Отец – жёсткий, авторитарный человек, энергичный и талантливый. Типичный self-made man, а такие люди всегда жёсткие. Он прошёл через профессию токаря в заводском цеху и многолетнее самообразование. Впоследствии стал известным на Украине и в СССР фотохудожником. Любил живопись, собирал репродукции и делал альбомы, которые я ребёнком листал и на которых воспитывался. Так что не только Леонардо и Мантенья, не только Рембрандт, Веласкес и Вермеер, но и Николя Пуссен, и Рубенс, и Ватто для меня уже с детства были не пустой звук. Когда я подрос, отец повёз меня в Ленинград и открыл мне сокровища лучших в мире коллекций живописи – Государственный Русский музей, Эрмитаж. К делу воспитательному он подходил серьёзно. В Эрмитаж мы с ним ходили как на работу – дней пять подряд. А потом мы объездили великие дворцовые пригороды: Петергоф, Павловск, Царское Село. Нам было интересно обоим – вот в чём секрет эффективности той прививки. Отец был увлечён сам и увлекал меня.

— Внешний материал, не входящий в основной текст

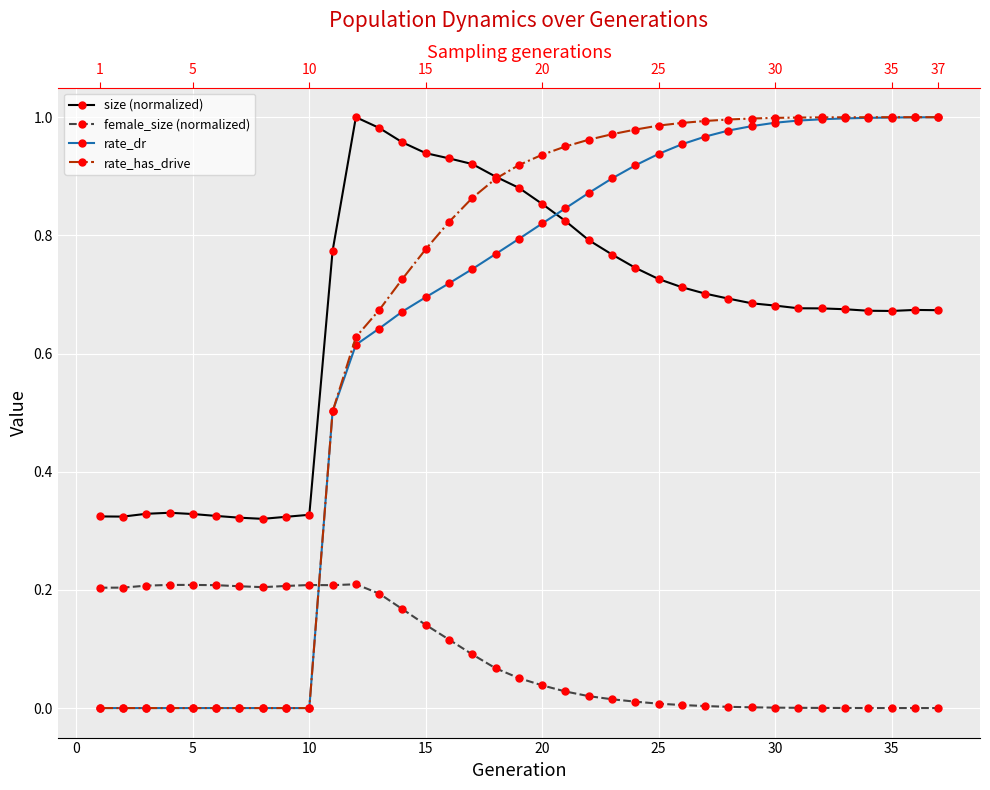

Which series has the largest total across all categories?

rate_has_drive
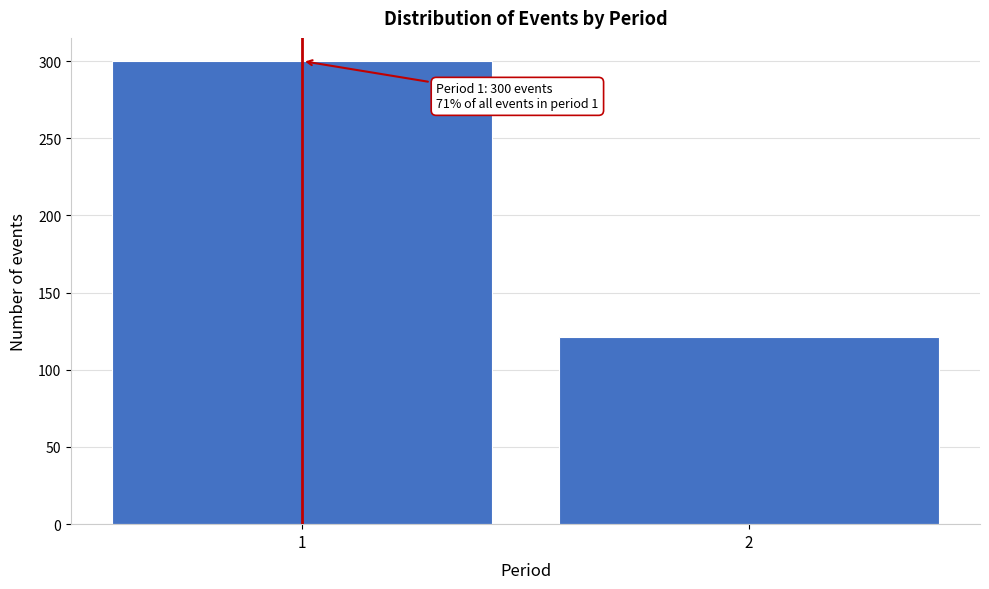

Reading right to left, what are all the values shown in this chart?

121	300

Мать – ну, тут всё проще. Мать – это филармония. С детства – в костюмчике, за руку, с мамой и папой – в концерты. Кого я только не переслушал в киевской филармонии: Анни Фишер и Тиолье, Башкиров и Ростропович, Долуханова и Нестеренко, молодая Марта Аргерих и старый Шура Черкасский… Это только те, кого вспомнил навскидку. Ну, конечно, наш любимый Рихтер. Его концерты мы никогда не пропускали.


Вот в оперу наша семья не имела традиции ходить. Когда я подростком случайно открыл для себя итальянское бельканто, то уже сам собирал пластинки великих теноров и баритонов. К тому времени стали появляться лицензионные записи. Первой мне попалась пластинка Беньямино Джильи. Я просто офонарел! Я ведь всегда думал, что тенор – это Козловский, в лучшем случае Лемешев.